摘录 |

前言
Hadoop IPC为Hadoop RPC最底层的通讯,涵盖了HDFS各个角色组件的通讯以及Yarn各种组件组件的通讯,Hadoop IPC通讯机制依然
采用了NIO非阻塞的方式实现的.尚未使用Netty作为其RPC调用的过程依赖.该源代码中涉及到了NIO中Selector,ByteBuffer,Channel,
以及阻塞队列,等待和唤醒机制等等.
NIO 知识点回顾
Reactor工作模型
Nio也操作NoBlock IO,即非阻塞的IO,NIO采用了reactor工作模型.
+ 当服务启动的时候Socket会注册到给定的selector上,然后返回SelectionKey,该key代表了channel和selector的映射关系.
+ 如果现在有一个网络连接并且他的OP_ACCEPT事件发生,调用selector.selectKeys(),会得到关于OP_ACCEPT事件的key,然后
分发这个事件,通过key的attachment方法得到附件的对象,这个对象就是一个线程对象,通过该对象可以得到socketChannel
+ 得到客户端的socketchannel 就可以读写客户端的socketchannel,先注册一个SelectionKey.OP_READ读事件。并且当前
的Handler对象附加到key对象上sk.attach(this).
+ 当READ事件发生后,则会通过dispatch(sk);分发,通过Handler的run方法进行具体的IO的读操作.
+ 读完了数据之后,注册OP_WRITE事件sk.interestOps(SelectionKey.OP_WRITE).然后当该事件发生后,则分发该事件,
调用Handler的run事件处理IO写操作
NIO重要的概念
- Selector
- Channel
- ByteBuffer
Selector运行单线程处理多个Channel,Channel作为管道可以是双向操作的既可以读也可以写入,ByteBuffer作为数据缓
冲区存放到通道中.
多线程等待唤醒机制
概念
多个线程处理同一个资源的时候,但是处理的任务不同,需要互相协作,典型的案例生产者消费者模型.

所给数据 |
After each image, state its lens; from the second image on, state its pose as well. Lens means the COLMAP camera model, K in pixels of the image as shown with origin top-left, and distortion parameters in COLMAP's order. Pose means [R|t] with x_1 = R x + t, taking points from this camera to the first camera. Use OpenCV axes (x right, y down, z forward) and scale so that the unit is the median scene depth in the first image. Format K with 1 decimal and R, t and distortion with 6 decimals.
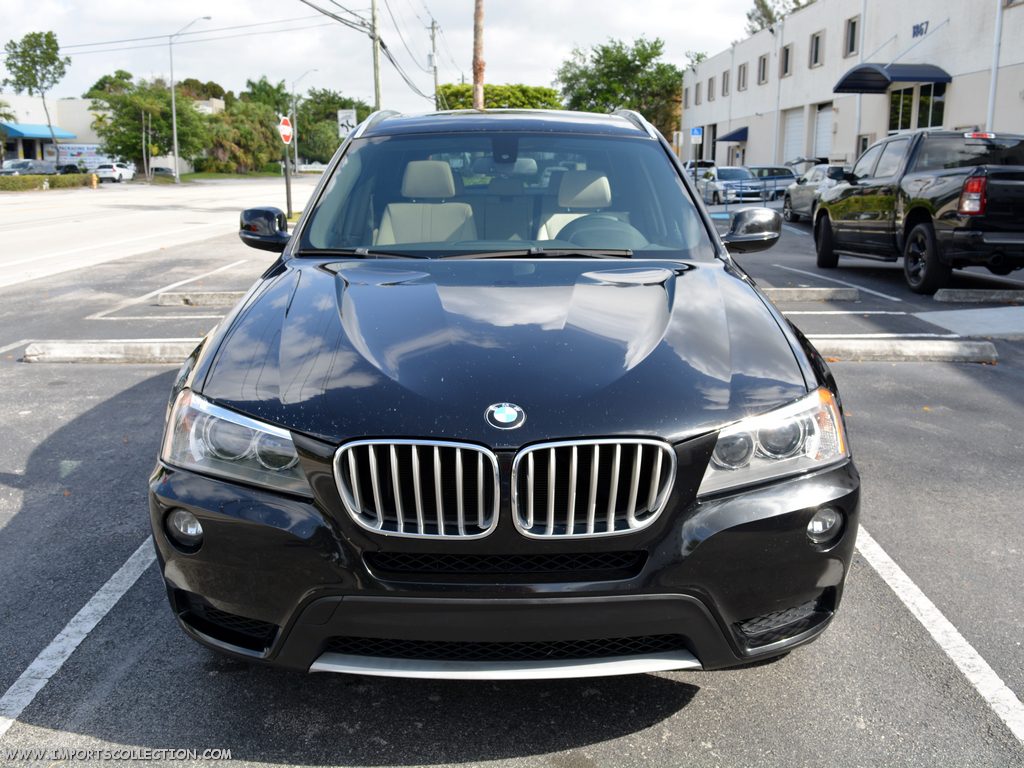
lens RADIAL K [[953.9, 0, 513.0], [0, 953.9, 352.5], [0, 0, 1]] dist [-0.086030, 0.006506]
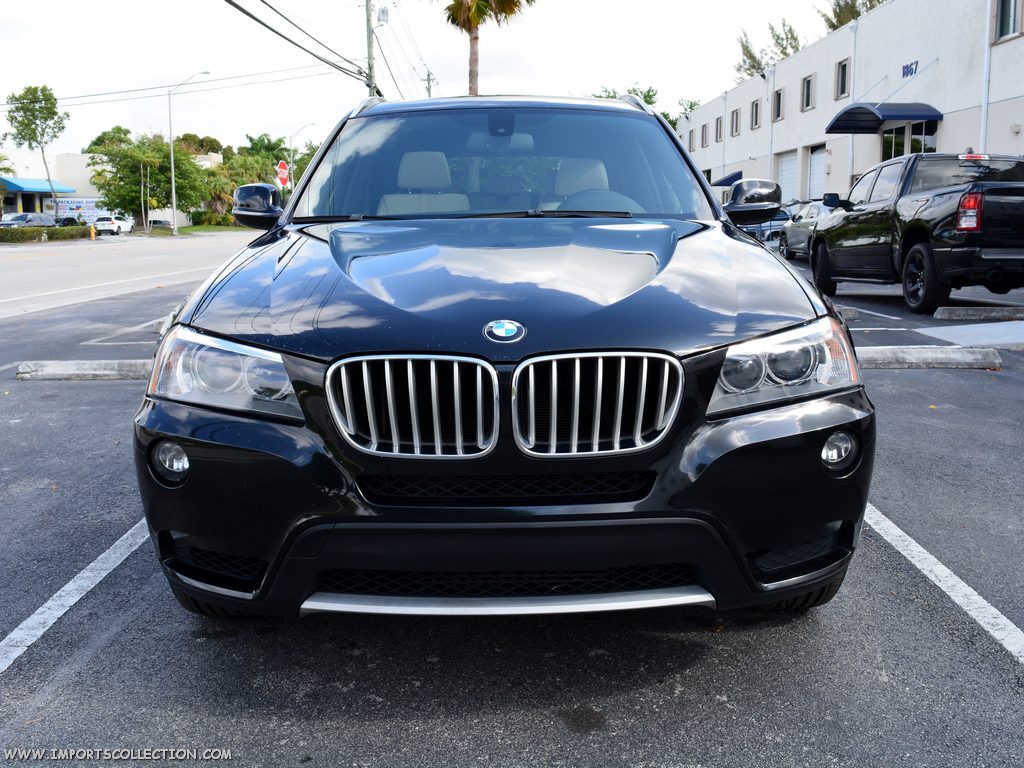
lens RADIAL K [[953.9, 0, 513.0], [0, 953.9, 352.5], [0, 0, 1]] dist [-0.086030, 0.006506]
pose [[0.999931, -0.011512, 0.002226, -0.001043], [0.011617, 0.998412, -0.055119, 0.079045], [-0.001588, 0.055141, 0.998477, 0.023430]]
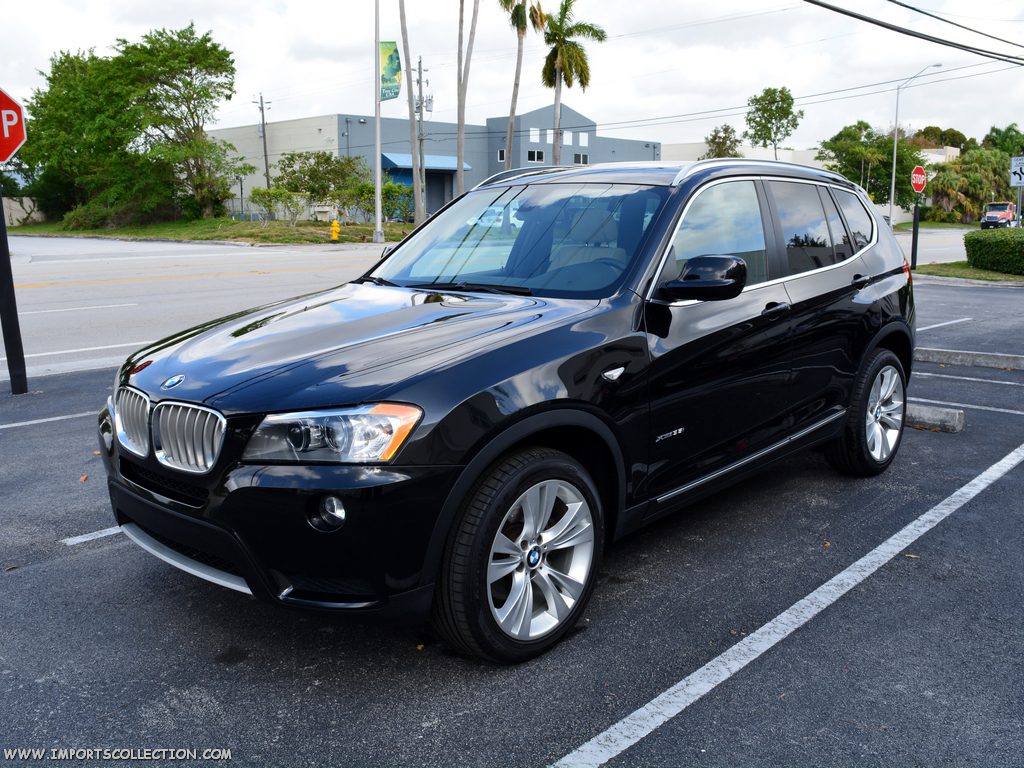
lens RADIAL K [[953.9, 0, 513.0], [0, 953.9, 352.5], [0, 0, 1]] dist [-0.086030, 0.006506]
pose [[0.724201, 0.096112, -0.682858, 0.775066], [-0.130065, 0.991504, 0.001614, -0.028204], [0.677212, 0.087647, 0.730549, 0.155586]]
---
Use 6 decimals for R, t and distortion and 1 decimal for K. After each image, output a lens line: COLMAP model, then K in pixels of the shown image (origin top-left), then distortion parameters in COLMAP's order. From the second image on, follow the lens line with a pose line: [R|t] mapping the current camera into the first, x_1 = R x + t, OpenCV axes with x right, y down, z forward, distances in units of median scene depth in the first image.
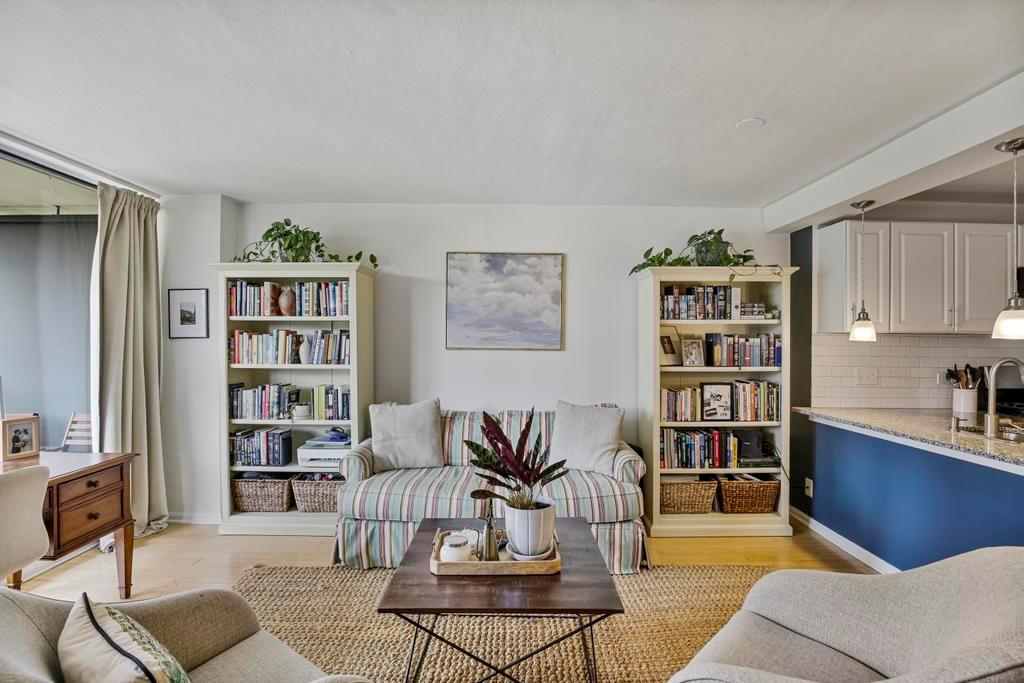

待解问题 |
1. 请把摘录中的这句话译成英文:"当服务启动的时候Socket会注册到给定的selector上,然后返回SelectionKey,该key代表了channel和selector的映射关系."
2. 请接着讲述 Hadoop IPC 通讯机制的摘录往下写,从其最后一句之后开始。

练习答案 |
1. When the service starts, the socket is registered with the given selector, which then returns a SelectionKey; this key represents the mapping between the channel and the selector.

2.
Hadoop IPC核心类概况
核心类
- RPC
- Client
- Server
RPC类其中最核心涵盖和JDK的反射&动态代理InvocationHandler
执行其他类的功能.
按照指定协议构造客户端的代理对象和服务端通讯。
public static <T> T getProxy(Class<T> protocol,
long clientVersion,
InetSocketAddress addr, Configuration conf)
throws IOException {
return getProtocolProxy(protocol, clientVersion, addr, conf).getProxy();
}
获取协议代理,该协议代理包含与远程服务器的代理连接以及该服务器支持的一组方法。
public static <T> ProtocolProxy<T> getProtocolProxy(Class<T> protocol,
long clientVersion,
InetSocketAddress addr,
UserGroupInformation ticket,
Configuration conf,
SocketFactory factory,
int rpcTimeout,
RetryPolicy connectionRetryPolicy,
AtomicBoolean fallbackToSimpleAuth,
AlignmentContext alignmentContext)
getProtocolEngine(protocol, conf).getProxy
其中包含了获取协议引擎目前支持的引擎有WritableRpcEngine,ProtobufRpcEngine引擎.
Server主要涵盖了几大核心内部类包括RpcKindMapValue
,RpcCall
,Listener
,Reader
,Responder
,Connection
,Handler
.
RpcKindMapValue
和RPC
类做关联,Rpc种类包含了WritableRpcEngine,ProtobufRpcEngine,这些引擎和他们的rpcInvoker会放到一个Map 中保存起来.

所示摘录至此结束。